### EXTRACT TO READ
•••

Monday, April 22, 2013

Author Spotlight, Michael E. Shay

Michael E. Shay presents a complete portrait of this notable American and his many merits in Revered Commander, Maligned General. This long-overdue first full-length biography of General Clarence Edwards opens with his early years in Cleveland, Ohio and his turbulent times at West Point. The book details the crucial roles Edwards filled in staff and field commands for the Army before the outbreak of World War I in 1917: Adjutant-General with General Henry Ware Lawton in the Philippine-American War, first chief of the Bureau of Insular Affairs, and commander of U.S. forces in the Panama Canal Zone. Revered Commander, Maligned General follows Edwards as he forms the famous Yankee Division and leads his men into France. The conflict between Edwards and Pershing is placed in context, illuminating the disputes that led to Edwards being relieved of command.

Q: Why did you write this biography?
This book is a natural outgrowth from my previous two books, both about the 26th (“Yankee”) Division in the First Word War. My paternal grandfather was an original member of the division and served in the 103rd Field Hospital Company all through the war. My first book was about his service and that company in particular. My second book was a history of the Yankee Division in the war, told from the viewpoint of the soldiers themselves. In addition to original archival records, my wife and I scoured New England for first-hand accounts like diaries and letters. We were able to find materials from about 350 soldiers. Maj. Gen. Clarence Edwards formed the division in 1917 and served with it until he was relieved by General Pershing about two weeks before the end of the war. That action alone remains controversial to this day.

Q: Did you find a difference between writing a biography and your other non-fiction works?
Definitely. Writing a biography is all about maintaining the proper balance. It is important not to become so involved in the subject that you lose your perspective. That is not to say that a biographer cannot come to love the subject, but the writer must never forget that the subject is, after all, a human being with all their good points and failings. When it is finished, you hope that the reader comes away satisfied that they have been introduced to a very real and important person.

Q: What did you discover about General Edwards?

•••

### INFORMATION SUPPLIED

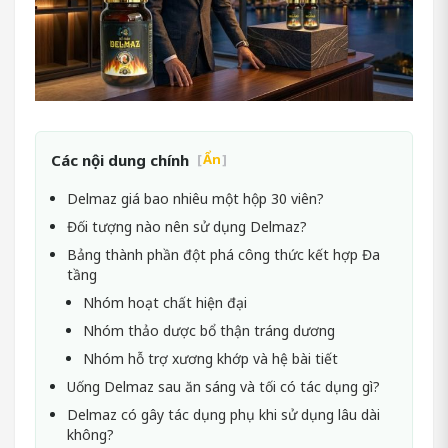
Các nội dung chính
[
Ẩn
]
Delmaz giá bao nhiêu một hộp 30 viên?
Đối tượng nào nên sử dụng Delmaz?
Bảng thành phần đột phá công thức kết hợp Đa
tầng
Nhóm hoạt chất hiện đại
Nhóm thảo dược bổ thận tráng dương
Nhóm hỗ trợ xương khớp và hệ bài tiết
Uống Delmaz sau ăn sáng và tối có tác dụng gì?
Delmaz có gây tác dụng phụ khi sử dụng lâu dài
không?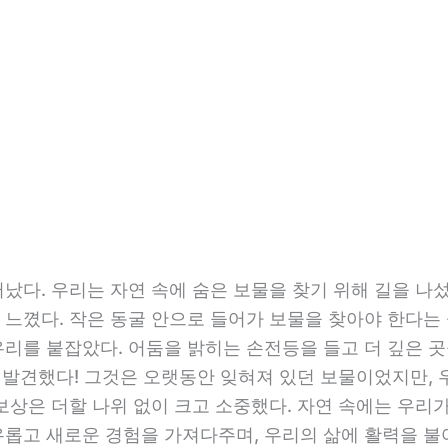
났다. 우리는 자연 속에 숨은 보물을 찾기 위해 길을 나섰다
 느꼈다. 작은 동굴 안으로 들어가 보물을 찾아야 한다는
우리를 붙잡았다. 어둠을 밝히는 손전등을 들고 더 깊은
물을 발견했다! 그것은 오랫동안 잊혀져 있던 보물이었지만,
보상은 더할 나위 없이 크고 소중했다. 자연 속에는 우리
유롭고 새로운 경험을 가져다주며, 우리의 삶에 활력을 불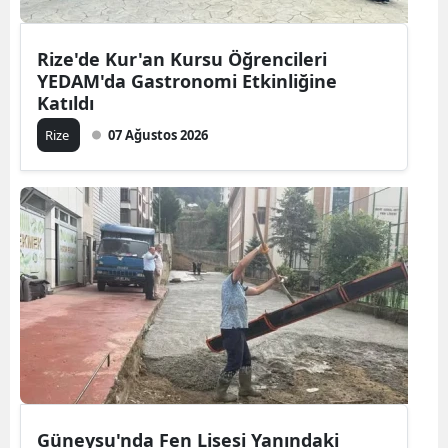
Rize'de Kur'an Kursu Öğrencileri
YEDAM'da Gastronomi Etkinliğine
Katıldı
Rize
07 Ağustos 2026
Güneysu'nda Fen Lisesi Yanındaki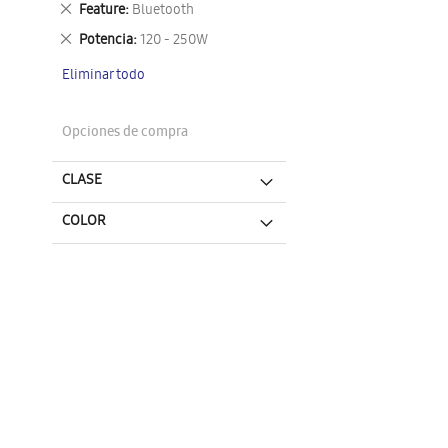
Eliminar
Feature
Bluetooth
este
Eliminar
Potencia
120 - 250W
artículo
este
Eliminar todo
artículo
Opciones de compra
CLASE
COLOR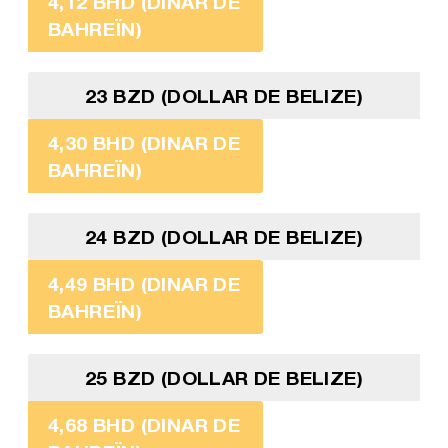
4,12 BHD (DINAR DE
BAHREÏN)
23 BZD (DOLLAR DE BELIZE)
4,30 BHD (DINAR DE
BAHREÏN)
24 BZD (DOLLAR DE BELIZE)
4,49 BHD (DINAR DE
BAHREÏN)
25 BZD (DOLLAR DE BELIZE)
4,68 BHD (DINAR DE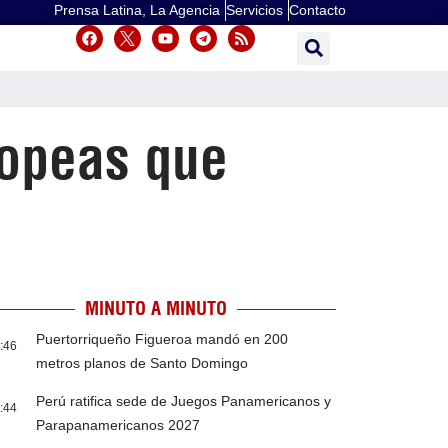
Prensa Latina, La Agencia
Servicios
Contacto
ropeas que
MINUTO A MINUTO
Puertorriqueño Figueroa mandó en 200
:46
metros planos de Santo Domingo
Perú ratifica sede de Juegos Panamericanos y
:44
Parapanamericanos 2027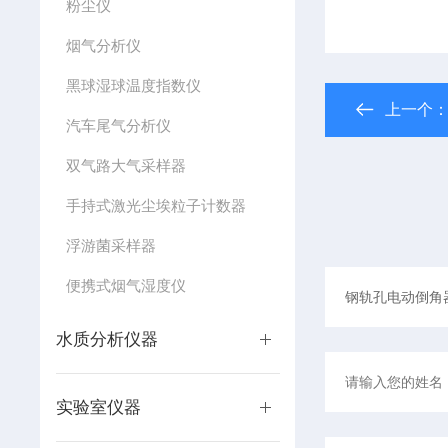
粉尘仪
烟气分析仪
黑球湿球温度指数仪
上一个
汽车尾气分析仪
双气路大气采样器
手持式激光尘埃粒子计数器
浮游菌采样器
便携式烟气湿度仪
水质分析仪器
实验室仪器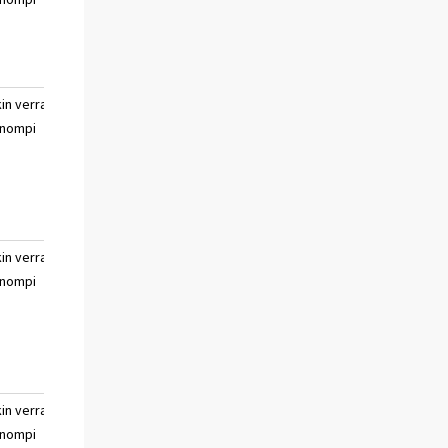
sanoa
kin verran
paljon huonompi
ei
nompi
osaa
sanoa
kin verran
paljon huonompi
ei
nompi
osaa
sanoa
kin verran
paljon huonompi
ei
nompi
osaa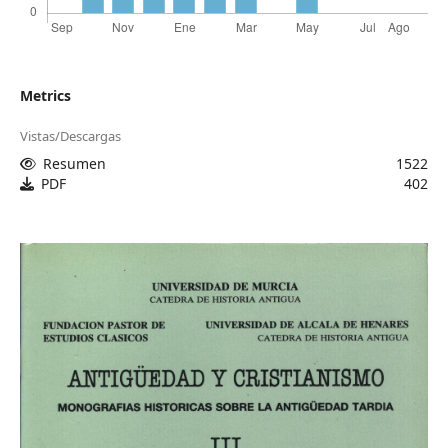
Metrics
Vistas/Descargas
Resumen
1522
PDF
402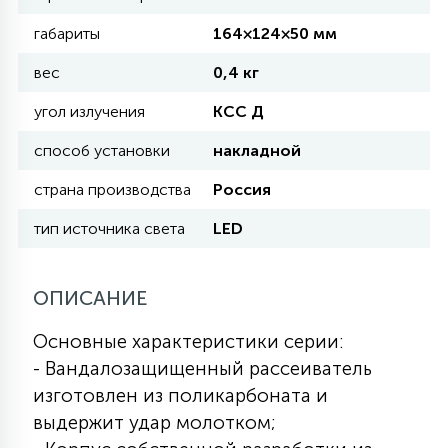
габариты
164×124×50 мм
11
УЛИЧНЫЕ ЕЛИ
вес
0,4 кг
угол излучения
КСС Д
4
ИНТЕРЬЕРНЫЕ ЕЛИ
способ установки
накладной
страна производства
Россия
12
КОМПЛЕКТЫ ДЛЯ ЕЛЕЙ
тип источника света
LED
4
ВИДЕО ЗАНАВЕСЫ
ОПИСАНИЕ
Основные характеристики серии:
524
ПРАЗДНИЧНЫЕ ФИГУРЫ-
- Вандалозащищенный рассеиватель
ФОНАРИКИ
изготовлен из поликарбоната и
выдержит удар молотком;
4
КОСМЕТОЛОГИЧЕСКИЕ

•••

### REQUIRED ACTION 1
Copy the Michael E. Shay spotlight from "Definitely. Writing a" up to and including "and important person.", swapping "perspective" for "objectivity".
### REQUIRED ACTION 2
Carry on the Michael E. Shay spotlight from the point where it stops.

### WRITTEN RESPONSE 1
Definitely. Writing a biography is all about maintaining the proper balance. It is important not to become so involved in the subject that you lose your objectivity. That is not to say that a biographer cannot come to love the subject, but the writer must never forget that the subject is, after all, a human being with all their good points and failings. When it is finished, you hope that the reader comes away satisfied that they have been introduced to a very real and important person.

### WRITTEN RESPONSE 2
Most mentions of Edwards are brief, negative, and refer to his relief by Pershing. He has been referred to as a political general and a failure as a commander. While he may have owed much of his rise to his and his family’s political connections, so did virtually all successful commanders of his generation, including Pershing.  I discovered that, in point of fact, he enjoyed a very long and distinguished military career. Not only was he cited three times for bravery in the Philippine War, he was considered an exceptional administrator. Also, while he often let his mouth run away with him, at the same time, he enjoyed the confidence and friendship of President Taft and other important figures. Most telling was his relationship with those under his command, particularly the men of the Yankee Division, who revered him and affectionately referred to him as “Daddy.”   Edwards was a family man, and lost his only child in 1918, his daughter Bessie, who was in training to be an Army nurse. He deserves to be remembered for his rich and full life, and not for one incident taken out of the context of the whole.

Q: Why do you believe that it is important to write about the American participation in World War I?
During my lifetime, the last veteran of the Civil War died, and just this year, so did Frank Buckles, the last American veteran of World War I. So much continues to be written about the former, but for a variety of reasons, relatively little has been written about the latter. In all of our wars, the bulk of the fighting was, and continues to be, fought by citizen soldiers. The First World War was no exception. The Yankee Division was a National Guard division. Out of the nearly thirty divisions that saw some fighting in France, only about a half dozen were Regular divisions. The rest were either National Guard or National Army (draftees). Of the four divisions that collectively suffered nearly thirty percent of the casualties, two were Regular and two were National Guard. They were referred to as the “Old Reliables,” and the Yankee Division was one of them. It is important that we keep alive the memory of the sacrifice made by these brave men and women.